Newby here! Bought a new house two years ago and the lawn was anything but great. After going though a year and seeing what I was working with I was shocked. Henbit infestation last winter, poa galore. I have killed most broadleaf and just sprayed some sledgehammer to get rid of the nutsedge. I put down some Prodiamine this spring and had quite a bit of this break out. Last year I assumed this was crabgrass but now I'm thinking it's not. What is this ? Quack grass?



Anything to use to prevent whatever this is. Any help is greatly appreciated. Thanks.
Should add that the lawn is Bermuda grass on the east coast of NC.


----------



## p1muserfan (Jul 7, 2019)

Definitely crabgrass, smoke it with quinclorac.

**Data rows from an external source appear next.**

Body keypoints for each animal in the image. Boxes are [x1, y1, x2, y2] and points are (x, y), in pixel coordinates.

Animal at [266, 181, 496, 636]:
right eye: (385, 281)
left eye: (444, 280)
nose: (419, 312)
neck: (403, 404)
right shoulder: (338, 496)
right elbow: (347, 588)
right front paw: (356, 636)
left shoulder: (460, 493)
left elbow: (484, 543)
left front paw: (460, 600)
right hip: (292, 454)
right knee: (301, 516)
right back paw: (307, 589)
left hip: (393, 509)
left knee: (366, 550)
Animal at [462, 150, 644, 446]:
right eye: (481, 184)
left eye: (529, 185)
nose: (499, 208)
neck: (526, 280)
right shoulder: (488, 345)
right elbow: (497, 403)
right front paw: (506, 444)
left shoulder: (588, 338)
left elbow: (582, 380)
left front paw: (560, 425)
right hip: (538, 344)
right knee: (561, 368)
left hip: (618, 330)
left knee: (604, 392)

You may have put your spring pre-emergent down too late


----------



## Mikeyp_1284 (Jul 23, 2021)

p1muserfan said:


> Definitely crabgrass, smoke it with quinclorac. You may have put your spring pre-emergent down too late


Thanks. Is that something that I can use in 90 degree weather?


----------



## p1muserfan (Jul 7, 2019)

Yes


----------



## Redtwin (Feb 9, 2019)

I would spray it in the evening and expect some yellowing.


----------



## Mikeyp_1284 (Jul 23, 2021)

Redtwin said:


> I would spray it in the evening and expect some yellowing.

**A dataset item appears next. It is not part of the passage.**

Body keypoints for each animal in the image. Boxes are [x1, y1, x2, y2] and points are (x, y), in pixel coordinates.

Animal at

Thanks for the advice everyone. A couple more questions. 1.) could I also put down a second app of sedgehammer with this also? It's been about 2 weeks since last app. 
2) I have some centipede in they very front and very back yard. Coming from the neighbors back yard. Who knows how it came about in the front. I know it's not designed for use on centipede. Is this something I should avoid putting in those areas? Good time to remove the centipede and go full Bermuda?


----------



## Redtwin (Feb 9, 2019)

Quinclorac is labeled for Centipede but you'll want to check the label for rates and temperature restrictions. As far as tank mixing it with Sedgehammer, there is nothing in either label about mixing. That doesn't mean you can't do it, but you will want to do a small scale jar test of the mix before combining it in your tank to make sure it doesn't turn into a nasty sludge or precipitate out. I've never done that mix so please let us know what you find when you do the test. Someone on here may have already done it and can save you the effort.


----------



## Mikeyp_1284 (Jul 23, 2021)

Redtwin said:


> Quinclorac is labeled for Centipede but you'll want to check the label for rates and temperature restrictions. As far as tank mixing it with Sedgehammer, there is nothing in either label about mixing. That doesn't mean you can't do it, but you will want to do a small scale jar test of the mix before combining it in your tank to make sure it doesn't turn into a nasty sludge or precipitate out. I've never done that mix so please let us know what you find when you do the test. Someone on here may have already done it and can save you the effort.


Thank you. I will let you know how it goes. Quinclorac should be here today.


----------



## Mikeyp_1284 (Jul 23, 2021)

Would it be ok to apply quinclorac the day after mowing? I know it says wait at least 2 days but today might be the only day I can but I had to mow yesterday.


----------



## Amoo316 (Jul 8, 2021)

From the quinclorac label









I just purposely put it on Centipede trying to kill some of it off.

Edit Halosulfuron (Sedgehammer) & Quinclorac are fine together in a tank. Only thing to note is Halo Requires a non-ionic surfactant, quinclorac prefers a Metholated Seed Oil.


----------



## Mikeyp_1284 (Jul 23, 2021)

Amoo316 said:


> From the quinclorac label
> 
> 
> 
> ...


Yep saw that. Was going to try and avoid the centipede. Thanks


----------



## Mikeyp_1284 (Jul 23, 2021)

Amoo316 said:


> From the quinclorac label
> 
> 
> 
> ...


Let me know if it kills your centipede. I might try it to get rid of mine eventually.


----------